Hey @snabela, thanks for following up on my call to action on LinkedIn. This is a conversation we’d love to have with you. Thanks so much for laying out such detail already.

I’ll send you a calendar booking, and let’s try and align something.


I started to dig into the Speckle Grasshopper connector to figure out the details of how we are going to deploy it to ShapeDiver’s Geometry Backend systems.


From a security point of view, we need to identify which functionality to prevent because it could potentially harm our backend system.

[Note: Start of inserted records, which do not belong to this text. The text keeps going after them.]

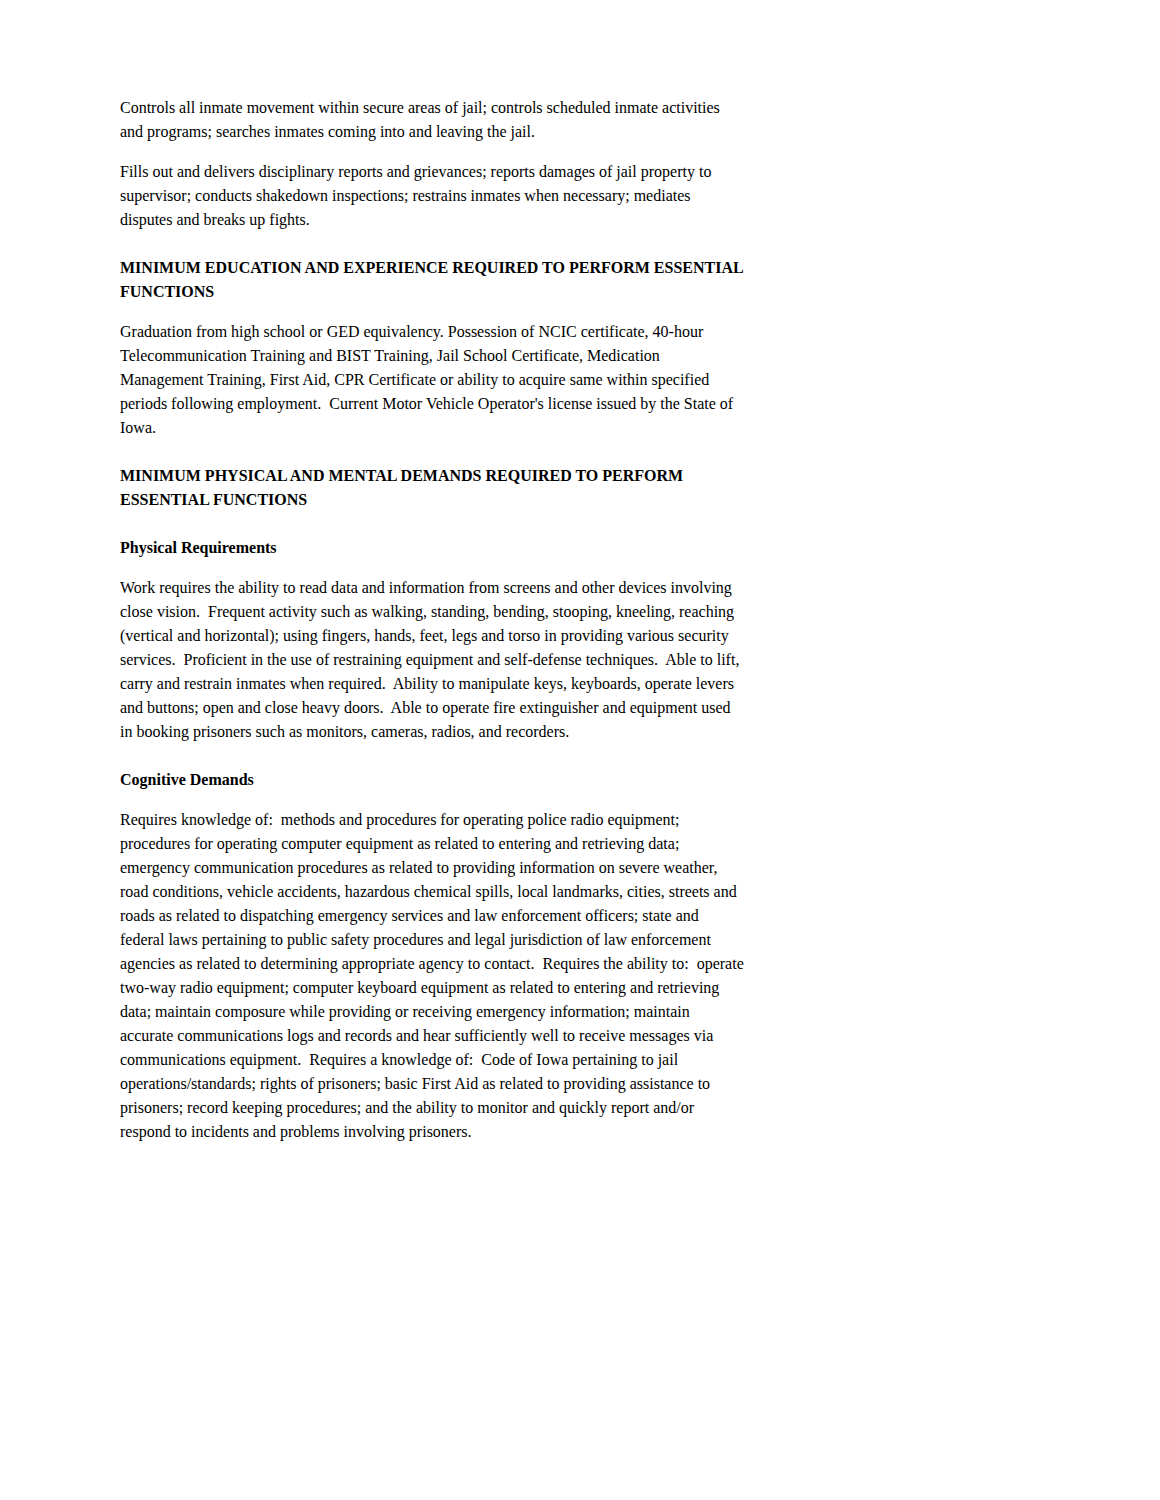Controls all inmate movement within secure areas of jail; controls scheduled inmate activities and programs; searches inmates coming into and leaving the jail.
Fills out and delivers disciplinary reports and grievances; reports damages of jail property to supervisor; conducts shakedown inspections; restrains inmates when necessary; mediates disputes and breaks up fights.
Minimum Education and Experience Required to Perform Essential Functions
Graduation from high school or GED equivalency. Possession of NCIC certificate, 40-hour Telecommunication Training and BIST Training, Jail School Certificate, Medication Management Training, First Aid, CPR Certificate or ability to acquire same within specified periods following employment. Current Motor Vehicle Operator's license issued by the State of Iowa.
Minimum Physical and Mental Demands Required to Perform Essential Functions
Physical Requirements
Work requires the ability to read data and information from screens and other devices involving close vision. Frequent activity such as walking, standing, bending, stooping, kneeling, reaching (vertical and horizontal); using fingers, hands, feet, legs and torso in providing various security services. Proficient in the use of restraining equipment and self-defense techniques. Able to lift, carry and restrain inmates when required. Ability to manipulate keys, keyboards, operate levers and buttons; open and close heavy doors. Able to operate fire extinguisher and equipment used in booking prisoners such as monitors, cameras, radios, and recorders.
Cognitive Demands
Requires knowledge of: methods and procedures for operating police radio equipment; procedures for operating computer equipment as related to entering and retrieving data; emergency communication procedures as related to providing information on severe weather, road conditions, vehicle accidents, hazardous chemical spills, local landmarks, cities, streets and roads as related to dispatching emergency services and law enforcement officers; state and federal laws pertaining to public safety procedures and legal jurisdiction of law enforcement agencies as related to determining appropriate agency to contact. Requires the ability to: operate two-way radio equipment; computer keyboard equipment as related to entering and retrieving data; maintain composure while providing or receiving emergency information; maintain accurate communications logs and records and hear sufficiently well to receive messages via communications equipment. Requires a knowledge of: Code of Iowa pertaining to jail operations/standards; rights of prisoners; basic First Aid as related to providing assistance to prisoners; record keeping procedures; and the ability to monitor and quickly report and/or respond to incidents and problems involving prisoners.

Typically, this kind of functionality doesn’t make much sense when running Grasshopper in the cloud anyway, like file system access on our cloud workers running on EC2.

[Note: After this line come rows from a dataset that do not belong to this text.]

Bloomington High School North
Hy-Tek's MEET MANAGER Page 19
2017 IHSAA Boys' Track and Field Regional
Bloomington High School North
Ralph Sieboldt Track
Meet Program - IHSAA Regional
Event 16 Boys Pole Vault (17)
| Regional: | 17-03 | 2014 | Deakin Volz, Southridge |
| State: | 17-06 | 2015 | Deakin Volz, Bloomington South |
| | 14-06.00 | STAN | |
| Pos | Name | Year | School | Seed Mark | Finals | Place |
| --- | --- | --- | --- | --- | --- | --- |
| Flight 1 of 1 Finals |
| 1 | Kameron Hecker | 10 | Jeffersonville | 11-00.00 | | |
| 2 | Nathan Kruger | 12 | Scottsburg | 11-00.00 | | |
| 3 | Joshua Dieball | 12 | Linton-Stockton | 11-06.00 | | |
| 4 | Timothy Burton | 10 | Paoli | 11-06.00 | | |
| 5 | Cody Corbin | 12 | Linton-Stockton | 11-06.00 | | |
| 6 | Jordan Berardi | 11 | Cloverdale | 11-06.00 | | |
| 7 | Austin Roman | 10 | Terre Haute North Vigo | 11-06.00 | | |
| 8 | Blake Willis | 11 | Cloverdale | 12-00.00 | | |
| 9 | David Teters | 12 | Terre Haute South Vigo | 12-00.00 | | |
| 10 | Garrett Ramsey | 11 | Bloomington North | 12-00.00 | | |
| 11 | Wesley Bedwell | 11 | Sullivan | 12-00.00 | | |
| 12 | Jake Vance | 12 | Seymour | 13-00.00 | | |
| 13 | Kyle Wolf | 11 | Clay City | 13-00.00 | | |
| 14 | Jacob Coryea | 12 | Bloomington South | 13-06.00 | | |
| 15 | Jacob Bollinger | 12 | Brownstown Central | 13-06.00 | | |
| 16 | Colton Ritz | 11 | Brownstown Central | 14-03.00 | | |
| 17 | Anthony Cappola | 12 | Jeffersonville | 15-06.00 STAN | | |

I suppose the Local Receive and Local sender components read/write data to/from a local SQLite database.

Are there other components (including obsolete ones) that could potentially access the file system? If so, please let me know, because we need to flag them as forbidden components.


We need to identify best practices when using Speckle on ShapeDiver. It seems to me that we should discourage the use of the common Send and Receive components when running Grasshopper models on ShapeDiver, and encourage the use of Synchronous Receiver and Synchronous Sender. My concerns with allowing the use of the Send and Receive components: Users might not realize by themselves that they need to activate sending or receiving automatically.

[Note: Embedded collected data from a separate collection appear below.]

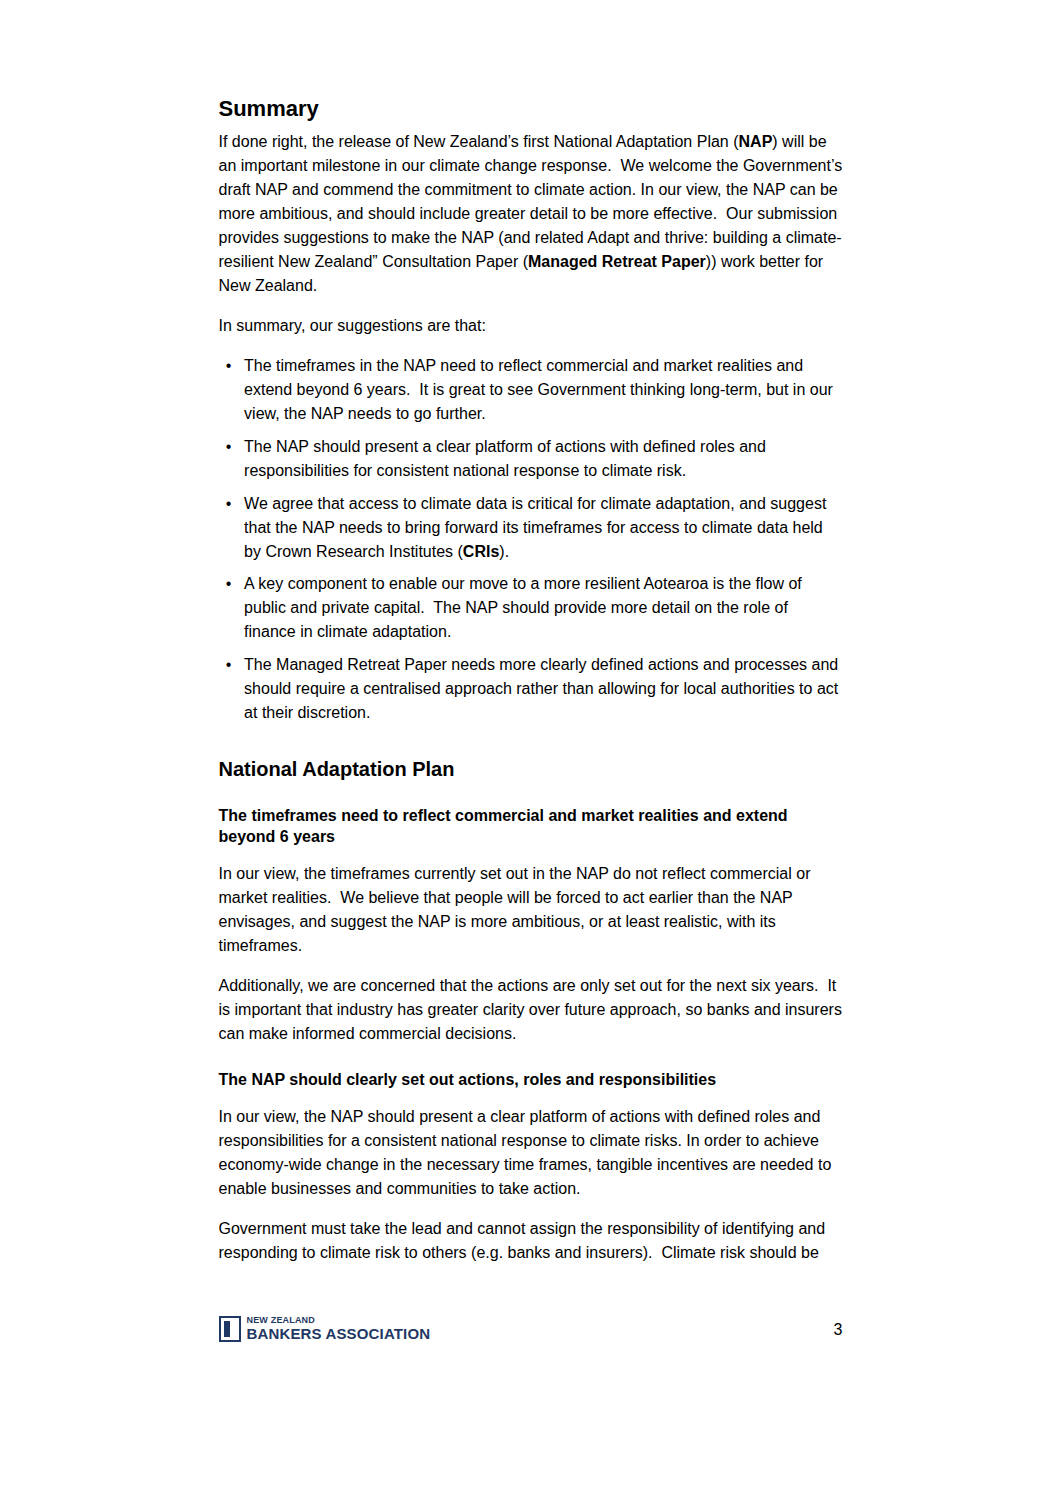Summary
If done right, the release of New Zealand’s first National Adaptation Plan (NAP) will be an important milestone in our climate change response. We welcome the Government’s draft NAP and commend the commitment to climate action. In our view, the NAP can be more ambitious, and should include greater detail to be more effective. Our submission provides suggestions to make the NAP (and related Adapt and thrive: building a climate-resilient New Zealand” Consultation Paper (Managed Retreat Paper)) work better for New Zealand.
In summary, our suggestions are that:
The timeframes in the NAP need to reflect commercial and market realities and extend beyond 6 years. It is great to see Government thinking long-term, but in our view, the NAP needs to go further.
The NAP should present a clear platform of actions with defined roles and responsibilities for consistent national response to climate risk.
We agree that access to climate data is critical for climate adaptation, and suggest that the NAP needs to bring forward its timeframes for access to climate data held by Crown Research Institutes (CRIs).
A key component to enable our move to a more resilient Aotearoa is the flow of public and private capital. The NAP should provide more detail on the role of finance in climate adaptation.
The Managed Retreat Paper needs more clearly defined actions and processes and should require a centralised approach rather than allowing for local authorities to act at their discretion.
National Adaptation Plan
The timeframes need to reflect commercial and market realities and extend beyond 6 years
In our view, the timeframes currently set out in the NAP do not reflect commercial or market realities. We believe that people will be forced to act earlier than the NAP envisages, and suggest the NAP is more ambitious, or at least realistic, with its timeframes.
Additionally, we are concerned that the actions are only set out for the next six years. It is important that industry has greater clarity over future approach, so banks and insurers can make informed commercial decisions.
The NAP should clearly set out actions, roles and responsibilities
In our view, the NAP should present a clear platform of actions with defined roles and responsibilities for a consistent national response to climate risks. In order to achieve economy-wide change in the necessary time frames, tangible incentives are needed to enable businesses and communities to take action.
Government must take the lead and cannot assign the responsibility of identifying and responding to climate risk to others (e.g. banks and insurers). Climate risk should be
NEW ZEALAND BANKERS ASSOCIATION
3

One option would be to forbid the use of Send and Receive, and provide feedback to use Synchronous Receiver and Synchronous Sender instead. A better user experience might be getting the Send and Receive components to behave synchronously when running on ShapeDiver (or Rhino Compute).

What are your thoughts on this? How are you dealing with this when using Speckle with Rhino Compute?

Speckle Manager and Accounts

When sending data to Speckle streams from our cloud workers, and also when reading data from streams, which Speckle account do we use? Right now I don’t see how Speckle users could use their own accounts. This would require some “API key” feature in the Speckle Grasshopper connector, allowing users to provide their API keys via Grasshopper.

A current solution would be to use a global “ShapeDiver” account. Users would then add this account as a Contributor or Reviewer of their stream. However, this won’t work ootb for private Speckle servers.

Looking forward to making this work!